I agree, they love to obfuscate their addresses and domains and they
have demonstrated agility at retargeting their links as needed.

This is part of the problem with direct IP addresses as you (David)
found with your popup. If the IP is globally black-holed they simply
compromise another host and redirect their traffic to it.

FWIW, IE8 stores the security ranges in the registry:
HKEY_USERS\S-1-5-21-**********-*********-**********-****\Software\Microsoft\Windows\CurrentVersion\Internet
Settings\ZoneMap\Ranges

If you want an automated method of preventing access to known bad
sites then you should consider SpyBot S&D, it's still reactive and you
have to do updates manually but it can help against known active
malware sites. Believe it knows how to manipulate these keys.

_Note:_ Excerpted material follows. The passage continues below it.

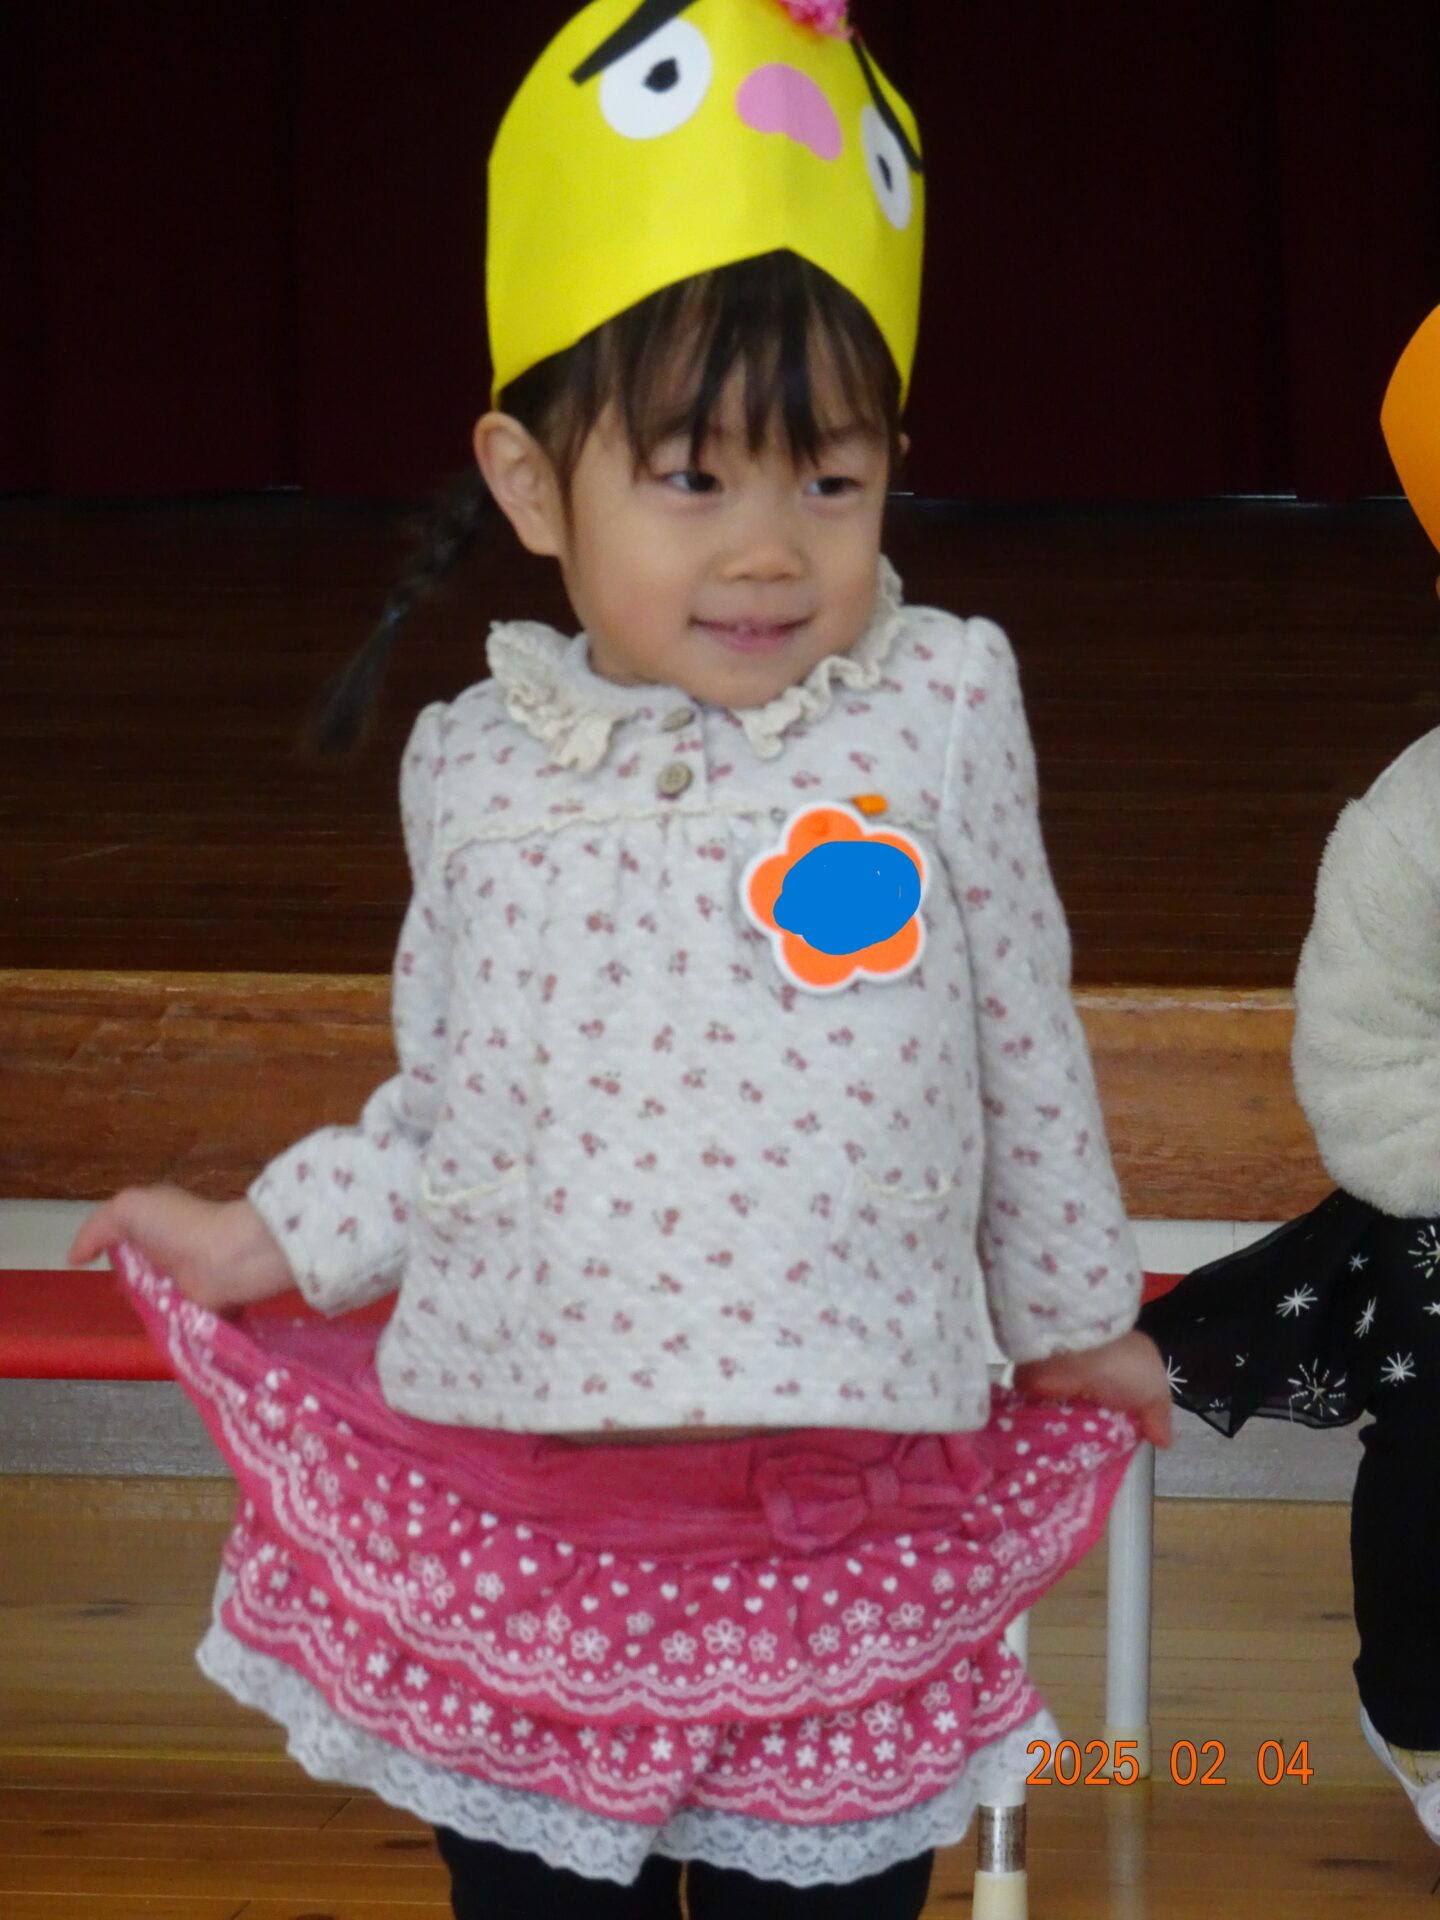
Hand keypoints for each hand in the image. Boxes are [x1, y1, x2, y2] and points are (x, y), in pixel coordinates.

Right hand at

No need to manually update SpyBot S&D. Just create a .JOB in the Task Scheduler using the
following command line...

"C:\Program Files\Spybot - Search & Destroy\SpybotSD.exe" /autoupdate /autoclose

I would agree as long as there isn't a reliance on *just* these types
of protections, as what this uses are as well known as the
AV/anti-malware's protection schemes/methods, and definitions.

And SpyBot S&D relies upon user input for a large part of its
assignments, which may be dated or changed by the time of update to
include those ranges or IP to be blocked. Not saying its not effective,
just the simple reality involved with its usage.
So per usual, the old layered/multi protections still remains viable
while/when attempting to control the activities along with those found
in the system and browser, and other Web interfaces.

That wasn't the question. Avast along with an early copy of ZoneAlarm are
quite nice in and of themselves. I was just hoping for something I could give
my customers (like the MVP hosts file) and be done with 90% of the problems.

First we need to know is!
you on a Windows 9x, or 2000's, Xp, Vista, on the New Windows 7?
your Internet Explorer is 5, 6, 7, or 8

Know one here can help you if you can gave us this Info first!